■ What to work on
Reproduce the design newsletter word for word, from "Recognition Relationships Resilience" down to "strategy to market.".

═══ Document section

Recognition Relationships Resilience - Field Notes Issue 004
RK Collective on designer resilience, systems thinking, and the gap between good intent and working outcomes. Resilience is not what you design for communities. It is what you have to cultivate in yourself first. Issue 004 introduces Recognition, Relationships, Resilience.
Welcome back to Field Notes from RK Collective, a Sydney based product design studio helping our collaborators turn their ambitious ideas into real products, systems and experiences; designed with the communities they are meant to serve, built on circular principles, and delivered from strategy to market.
Field Notes is our monthly dispatch, not a portfolio update or a pitch. Just an honest account of what we're making, reading, and wrestling with. If you'd rather not be here, no hard feelings, unsubscribe below. If you stay, we'll make it worth your while.
This Monday we celebrated World Industrial Design Day
On June 29th, the World Design Organisation brought the global design community together for World Industrial Design Day 2026, streaming a full programme of conversations on how resilience is shaping the future of design across disciplines, communities and industries. RK Collective was invited to participate with a session on Crafted Liberation, an invitation to sit with the story, not just look at it.
Design discourse has generated a lot of language around designing resilient products, resilient cities, resilient communities, resilient supply chains. Considerably less about what it takes for a designer to remain capable of genuine presence inside complex problems, over time, without closing down. That gap is what this issue addresses.
The 3R Approach: Recognition, Relationships and Resilience
In this Issue, We wanted to return to Rafi Segal's Design Solidarity.
The authors argue that involving design only in the 'tactical execution' of a solution is itself a reductionist mindset. When designers recognise their moral agency fully, the role expands beyond servicing the demands of a single client or institution. Design solidarity takes place as a dialogue between form and collective self-transformation.

══════
═══ Source excerpt

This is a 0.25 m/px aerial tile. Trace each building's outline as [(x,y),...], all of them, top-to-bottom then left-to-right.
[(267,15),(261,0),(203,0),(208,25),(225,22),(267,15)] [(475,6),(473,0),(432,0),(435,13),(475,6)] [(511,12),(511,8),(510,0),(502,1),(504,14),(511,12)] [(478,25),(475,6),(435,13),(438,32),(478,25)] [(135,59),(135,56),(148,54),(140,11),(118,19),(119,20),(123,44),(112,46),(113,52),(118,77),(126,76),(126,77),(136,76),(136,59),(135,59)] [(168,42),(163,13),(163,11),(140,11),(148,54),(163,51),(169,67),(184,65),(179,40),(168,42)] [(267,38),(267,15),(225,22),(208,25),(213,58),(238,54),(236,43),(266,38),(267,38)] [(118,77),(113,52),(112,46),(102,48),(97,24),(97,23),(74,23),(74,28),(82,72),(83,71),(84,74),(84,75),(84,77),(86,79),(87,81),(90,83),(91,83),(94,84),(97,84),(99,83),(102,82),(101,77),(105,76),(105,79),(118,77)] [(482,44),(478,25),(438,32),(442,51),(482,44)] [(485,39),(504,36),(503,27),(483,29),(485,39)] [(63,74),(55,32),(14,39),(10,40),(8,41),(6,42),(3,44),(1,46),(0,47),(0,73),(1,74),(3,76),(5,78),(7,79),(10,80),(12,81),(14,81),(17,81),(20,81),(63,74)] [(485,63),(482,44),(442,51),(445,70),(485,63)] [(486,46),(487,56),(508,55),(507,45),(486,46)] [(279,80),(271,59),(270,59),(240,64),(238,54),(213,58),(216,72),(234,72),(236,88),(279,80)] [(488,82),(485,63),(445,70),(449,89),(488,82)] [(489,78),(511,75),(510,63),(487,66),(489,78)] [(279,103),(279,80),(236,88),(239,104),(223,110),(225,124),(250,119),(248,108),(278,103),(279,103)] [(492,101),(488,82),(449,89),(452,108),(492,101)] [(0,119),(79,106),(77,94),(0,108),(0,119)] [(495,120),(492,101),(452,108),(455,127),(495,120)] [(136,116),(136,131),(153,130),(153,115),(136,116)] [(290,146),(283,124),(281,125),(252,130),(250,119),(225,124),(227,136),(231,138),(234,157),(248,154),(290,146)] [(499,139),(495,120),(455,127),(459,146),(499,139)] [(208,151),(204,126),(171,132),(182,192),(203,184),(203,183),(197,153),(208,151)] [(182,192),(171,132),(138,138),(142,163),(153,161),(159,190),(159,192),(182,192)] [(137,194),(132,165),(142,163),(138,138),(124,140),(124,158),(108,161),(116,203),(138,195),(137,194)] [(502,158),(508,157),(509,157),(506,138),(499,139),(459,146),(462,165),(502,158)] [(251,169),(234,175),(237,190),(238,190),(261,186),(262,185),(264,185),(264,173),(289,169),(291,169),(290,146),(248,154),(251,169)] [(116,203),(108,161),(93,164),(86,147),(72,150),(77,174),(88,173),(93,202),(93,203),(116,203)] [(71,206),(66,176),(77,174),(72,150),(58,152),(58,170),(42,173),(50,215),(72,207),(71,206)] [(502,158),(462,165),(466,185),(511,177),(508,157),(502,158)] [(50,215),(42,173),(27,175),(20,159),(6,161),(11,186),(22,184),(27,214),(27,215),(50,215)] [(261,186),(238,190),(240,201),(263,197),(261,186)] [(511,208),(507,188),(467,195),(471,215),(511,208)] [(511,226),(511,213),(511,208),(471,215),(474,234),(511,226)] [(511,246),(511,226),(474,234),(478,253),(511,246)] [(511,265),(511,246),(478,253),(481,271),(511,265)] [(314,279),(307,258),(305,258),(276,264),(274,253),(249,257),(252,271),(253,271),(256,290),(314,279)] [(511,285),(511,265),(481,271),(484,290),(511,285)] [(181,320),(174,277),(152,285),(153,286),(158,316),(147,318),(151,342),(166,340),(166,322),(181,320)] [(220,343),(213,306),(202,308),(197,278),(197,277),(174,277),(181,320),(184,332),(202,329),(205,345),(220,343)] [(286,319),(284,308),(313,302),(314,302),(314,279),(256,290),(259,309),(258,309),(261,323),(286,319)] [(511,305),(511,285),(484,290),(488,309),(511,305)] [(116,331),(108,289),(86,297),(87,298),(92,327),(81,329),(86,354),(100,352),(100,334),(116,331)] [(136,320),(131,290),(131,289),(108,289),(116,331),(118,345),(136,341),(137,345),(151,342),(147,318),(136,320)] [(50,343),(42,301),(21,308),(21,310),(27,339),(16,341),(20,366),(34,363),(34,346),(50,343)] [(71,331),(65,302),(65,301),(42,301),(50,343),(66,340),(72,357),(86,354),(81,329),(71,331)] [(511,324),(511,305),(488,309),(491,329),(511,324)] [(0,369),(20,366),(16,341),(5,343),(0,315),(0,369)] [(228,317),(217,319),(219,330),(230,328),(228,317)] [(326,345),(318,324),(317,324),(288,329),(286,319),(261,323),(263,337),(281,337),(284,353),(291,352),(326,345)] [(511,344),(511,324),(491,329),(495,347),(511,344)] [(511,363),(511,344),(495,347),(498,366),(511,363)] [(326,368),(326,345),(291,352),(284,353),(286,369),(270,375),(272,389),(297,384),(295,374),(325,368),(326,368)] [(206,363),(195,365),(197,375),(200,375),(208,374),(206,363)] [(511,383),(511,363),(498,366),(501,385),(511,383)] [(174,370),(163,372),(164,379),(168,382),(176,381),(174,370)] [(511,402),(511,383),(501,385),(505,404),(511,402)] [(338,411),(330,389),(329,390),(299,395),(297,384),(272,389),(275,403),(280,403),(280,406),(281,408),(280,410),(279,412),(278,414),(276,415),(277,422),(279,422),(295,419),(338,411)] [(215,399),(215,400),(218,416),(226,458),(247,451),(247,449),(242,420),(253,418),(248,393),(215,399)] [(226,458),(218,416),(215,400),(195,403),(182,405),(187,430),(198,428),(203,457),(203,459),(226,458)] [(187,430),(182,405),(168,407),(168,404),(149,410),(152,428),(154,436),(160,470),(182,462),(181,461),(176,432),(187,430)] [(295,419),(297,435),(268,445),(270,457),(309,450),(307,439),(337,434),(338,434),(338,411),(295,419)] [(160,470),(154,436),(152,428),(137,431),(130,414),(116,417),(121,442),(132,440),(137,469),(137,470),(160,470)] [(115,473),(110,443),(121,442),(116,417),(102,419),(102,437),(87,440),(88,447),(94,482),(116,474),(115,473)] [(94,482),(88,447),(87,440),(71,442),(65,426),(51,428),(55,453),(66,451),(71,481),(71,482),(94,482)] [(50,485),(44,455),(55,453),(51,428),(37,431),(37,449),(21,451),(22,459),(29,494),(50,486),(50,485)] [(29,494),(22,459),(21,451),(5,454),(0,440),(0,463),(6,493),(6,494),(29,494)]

══════

■ Solution to this problem
Recognition Relationships Resilience - Field Notes Issue 004
RK Collective on designer resilience, systems thinking, and the gap between good intent and working outcomes. Resilience is not what you design for communities. It is what you have to cultivate in yourself first. Issue 004 introduces Recognition, Relationships, Resilience.
Welcome back to Field Notes from RK Collective, a Sydney based product design studio helping our collaborators turn their ambitious ideas into real products, systems and experiences; designed with the communities they are meant to serve, built on circular principles, and delivered from strategy to market.